→ **Direction**: Copy the data below line for line, with no changes.

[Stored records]

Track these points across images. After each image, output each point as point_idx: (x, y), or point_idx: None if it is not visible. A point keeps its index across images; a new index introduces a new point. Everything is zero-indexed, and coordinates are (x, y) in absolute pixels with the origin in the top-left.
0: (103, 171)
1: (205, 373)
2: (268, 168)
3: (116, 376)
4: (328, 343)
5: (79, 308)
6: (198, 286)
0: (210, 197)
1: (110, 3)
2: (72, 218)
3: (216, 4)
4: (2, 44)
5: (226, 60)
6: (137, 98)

→ **Exercise response**:
Track these points across images. After each image, output each point as point_idx: (x, y), or point_idx: None if it is not visible. A point keeps its index across images; a new index introduces a new point. Everything is zero-indexed, and coordinates are (x, y) in absolute pixels with the origin in the top-left.
0: (103, 171)
1: (205, 373)
2: (268, 168)
3: (116, 376)
4: (328, 343)
5: (79, 308)
6: (198, 286)
0: (210, 197)
1: (110, 3)
2: (72, 218)
3: (216, 4)
4: (2, 44)
5: (226, 60)
6: (137, 98)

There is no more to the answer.